As London prepares to throw the world a $14 billion party, it seems fair to ask the question: What does it get out of the bargain aside from some shiny medals, pleasant memories, and an excess of David Beckham bobblehead dolls?
Salt Lake got to show that its Mormon community was open to the world. Turin got to show that it was not the Detroit of Europe. China got to give the world a glimpse of the superpower-to-be. And Vancouver got to show the world that Canadians are not, in fact, Americans.
But London? It hasn't had anything to prove to the world since Waterloo, and the supposed economic benefits of hosting the Olympics have long been dubious. Some experts say the Olympics are a net gain, boosting trade and global prestige. Other experts say those experts are bonkers. One thing that seems certain is that the cause of the current global malaise is not a shortage of Olympic velodromes.
So have cities like London, Paris, Madrid, and Tokyo – who have all bid for the Games at some point in the last decade – simply taken leave of their senses? Why does any city without a global chip on its shoulder want the Olympics, with all its traffic jams, stadium projects, and cosseted International Olympic Committee barons?

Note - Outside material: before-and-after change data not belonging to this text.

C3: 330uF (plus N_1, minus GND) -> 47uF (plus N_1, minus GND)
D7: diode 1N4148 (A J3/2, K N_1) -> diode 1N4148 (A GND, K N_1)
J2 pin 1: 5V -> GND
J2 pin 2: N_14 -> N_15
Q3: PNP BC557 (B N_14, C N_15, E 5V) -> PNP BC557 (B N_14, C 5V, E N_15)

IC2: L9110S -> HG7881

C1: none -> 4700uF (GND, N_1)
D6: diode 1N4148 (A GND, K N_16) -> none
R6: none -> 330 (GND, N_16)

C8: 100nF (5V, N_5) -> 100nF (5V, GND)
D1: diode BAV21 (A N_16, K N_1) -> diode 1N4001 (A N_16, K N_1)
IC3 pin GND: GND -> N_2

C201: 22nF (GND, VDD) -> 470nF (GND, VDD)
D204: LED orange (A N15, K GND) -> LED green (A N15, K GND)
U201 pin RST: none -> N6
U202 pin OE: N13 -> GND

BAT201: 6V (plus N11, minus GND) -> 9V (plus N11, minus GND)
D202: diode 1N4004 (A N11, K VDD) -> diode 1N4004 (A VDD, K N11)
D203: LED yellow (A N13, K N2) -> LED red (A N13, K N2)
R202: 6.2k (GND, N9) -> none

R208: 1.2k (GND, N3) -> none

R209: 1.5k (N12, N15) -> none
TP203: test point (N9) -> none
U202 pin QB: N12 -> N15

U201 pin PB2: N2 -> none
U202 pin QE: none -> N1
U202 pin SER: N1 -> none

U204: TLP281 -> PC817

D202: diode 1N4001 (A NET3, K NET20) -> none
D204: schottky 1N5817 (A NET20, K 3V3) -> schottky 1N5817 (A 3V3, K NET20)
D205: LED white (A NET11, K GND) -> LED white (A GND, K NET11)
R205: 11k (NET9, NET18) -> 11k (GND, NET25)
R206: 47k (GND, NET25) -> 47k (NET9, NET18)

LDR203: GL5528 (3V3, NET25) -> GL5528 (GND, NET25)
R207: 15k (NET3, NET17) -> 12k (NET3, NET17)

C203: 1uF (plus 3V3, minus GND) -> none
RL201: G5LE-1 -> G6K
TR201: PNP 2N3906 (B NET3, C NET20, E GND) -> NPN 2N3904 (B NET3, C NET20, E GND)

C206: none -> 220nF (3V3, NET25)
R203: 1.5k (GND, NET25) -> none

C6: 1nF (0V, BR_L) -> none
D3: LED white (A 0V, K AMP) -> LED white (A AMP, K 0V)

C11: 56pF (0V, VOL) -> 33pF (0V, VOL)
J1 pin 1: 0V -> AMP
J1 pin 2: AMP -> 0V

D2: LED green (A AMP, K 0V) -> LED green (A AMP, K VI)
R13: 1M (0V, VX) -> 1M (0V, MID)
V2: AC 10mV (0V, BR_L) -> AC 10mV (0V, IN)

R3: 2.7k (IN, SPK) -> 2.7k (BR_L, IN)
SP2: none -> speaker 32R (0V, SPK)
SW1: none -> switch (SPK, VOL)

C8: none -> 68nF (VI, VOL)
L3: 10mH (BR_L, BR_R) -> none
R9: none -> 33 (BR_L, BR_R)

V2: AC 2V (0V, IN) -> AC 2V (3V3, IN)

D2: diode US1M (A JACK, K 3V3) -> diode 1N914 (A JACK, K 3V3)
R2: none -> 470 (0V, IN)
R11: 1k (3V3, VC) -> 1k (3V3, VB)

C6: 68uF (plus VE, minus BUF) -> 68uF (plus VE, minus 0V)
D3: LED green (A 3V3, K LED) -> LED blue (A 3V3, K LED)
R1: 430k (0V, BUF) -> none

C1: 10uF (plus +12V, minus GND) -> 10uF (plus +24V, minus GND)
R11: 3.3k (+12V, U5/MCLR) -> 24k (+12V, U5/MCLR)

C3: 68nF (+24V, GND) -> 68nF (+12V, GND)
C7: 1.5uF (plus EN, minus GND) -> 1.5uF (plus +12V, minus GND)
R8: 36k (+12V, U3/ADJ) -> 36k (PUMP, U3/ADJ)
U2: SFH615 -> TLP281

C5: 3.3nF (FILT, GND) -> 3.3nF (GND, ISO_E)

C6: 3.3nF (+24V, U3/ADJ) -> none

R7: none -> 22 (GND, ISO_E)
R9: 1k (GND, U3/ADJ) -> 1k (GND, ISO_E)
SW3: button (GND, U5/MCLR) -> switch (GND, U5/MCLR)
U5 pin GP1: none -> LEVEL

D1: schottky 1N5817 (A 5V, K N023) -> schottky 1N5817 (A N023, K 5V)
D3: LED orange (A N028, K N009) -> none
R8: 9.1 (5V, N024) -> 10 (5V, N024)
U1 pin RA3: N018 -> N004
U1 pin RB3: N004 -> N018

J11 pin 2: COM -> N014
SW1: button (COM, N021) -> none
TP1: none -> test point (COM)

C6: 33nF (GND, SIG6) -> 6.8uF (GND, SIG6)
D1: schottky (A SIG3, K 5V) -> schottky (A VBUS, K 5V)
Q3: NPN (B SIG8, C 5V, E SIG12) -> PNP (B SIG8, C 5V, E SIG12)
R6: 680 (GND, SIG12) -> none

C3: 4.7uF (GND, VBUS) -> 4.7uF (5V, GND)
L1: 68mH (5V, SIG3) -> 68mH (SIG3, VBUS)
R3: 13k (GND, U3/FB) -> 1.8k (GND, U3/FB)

London's answer to that question gives a hint at what the Olympics are becoming, as well as how hosting the Olympics could potentially leave a lasting and positive impact on a city that doesn't really need them.
In a word, the answer is: infrastructure. True, the average citizen does not go to bed on Christmas Eve dreaming of tearing open "improved infrastructure" the next morning, but for city officials, its four syllables are a siren song. While Salt Lake, Beijing, and the rest saw the Olympics as a ticket into an exclusive club – the cost of buying dearly desired global cred – London wants to show the world how to use the Games to resuscitate forgotten parts of a city.
Olympic Park is not remotely near anything a tourist would recognize as London. It is in Stratford, which over the years had become London shorthand for "industrial blight." And the Olympics were a unique lever to effect a profound transformation.
"The single massive positive impact of the Olympics is the clearing and redevelopment of a vast, unusable space," says Tony Travers, a professor at the London School of Economics who has followed the Olympic process here. "It is now all cleaned up and ready to use for a city with a fast-growing population."
Without the Olympics, Professor Travers doubts whether the land would ever have been reclaimed. At the least, he says, it would have taken as many as 60 years. The reason for that is as obvious as the $14 billion estimated budget for the London Organizing Committee of the Olympics Games (LOCOG).